(Beginning of Passage for review)

Support Questions

Find answers, ask questions, and share your expertise
Announcements
Celebrating as our community reaches 100,000 members! Thank you!

MR jobs hang for a while saying "AsyncDispatcher is draining to stop, ignoring any new events.

avatar
New Contributor

In our production environment, any MapReduce job submitted to YARN (via Oozie or distcp), the jobs are being stuck for a while (~5 to 20 mins) and we don't know why.

I've figured out that in "syslog" of YARN jobs, below is the output which I found interesting.

I didn't understand what this is waiting for and why is it waiting. Could you please help me out.

(End of Passage for review)

_Job item_. Continue the forum post about stalled MapReduce jobs, starting after its last sentence.

(Beginning of Recorded information)

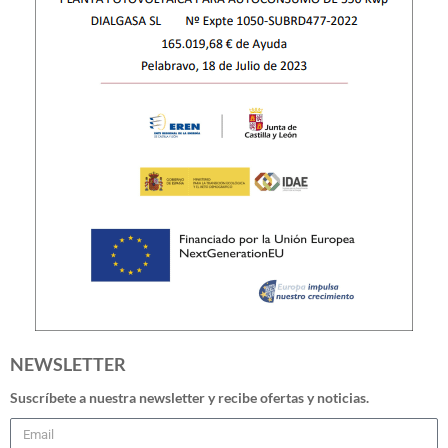
NEWSLETTER
Suscríbete a nuestra newsletter y recibe ofertas y noticias.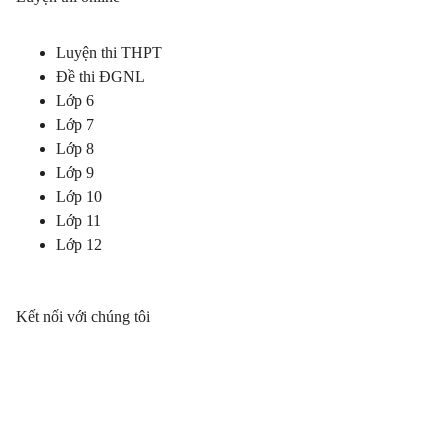
Luyện thi THPT
Đề thi ĐGNL
Lớp 6
Lớp 7
Lớp 8
Lớp 9
Lớp 10
Lớp 11
Lớp 12
Kết nối với chúng tôi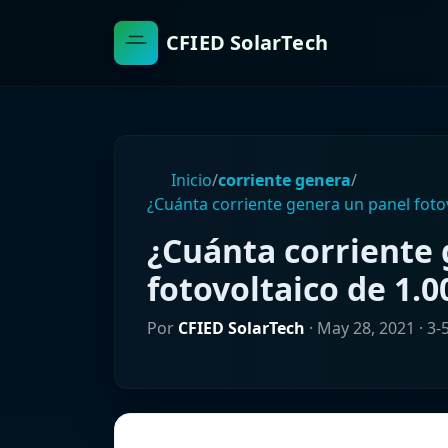
CFIED SolarTech
Inicio
/
corriente genera
/
¿Cuánta corriente genera un panel fotov
¿Cuánta corriente
fotovoltaico de 1.0
Por
CFIED SolarTech
·
May 28, 2021
· 3-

(End of Recorded information)

_Response to this exercise_.
2019-11-18 10:04:18,350 INFO [Thread-104] org.apache.hadoop.yarn.event.AsyncDispatcher: AsyncDispatcher is draining to stop, ignoring any new events.
2019-11-18 10:04:18,450 INFO [Thread-104] org.apache.hadoop.yarn.event.AsyncDispatcher: Waiting for AsyncDispatcher to drain. Thread state is :WAITING
2019-11-18 10:04:18,550 INFO [Thread-104] org.apache.hadoop.yarn.event.AsyncDispatcher: Waiting for AsyncDispatcher to drain. Thread state is :WAITING
2019-11-18 10:04:18,650 INFO [Thread-104] org.apache.hadoop.yarn.event.AsyncDispatcher: Waiting for AsyncDispatcher to drain. Thread state is :WAITING
2019-11-18 10:04:18,750 INFO [Thread-104] org.apache.hadoop.yarn.event.AsyncDispatcher: Waiting for AsyncDispatcher to drain. Thread state is :WAITING
...
...
...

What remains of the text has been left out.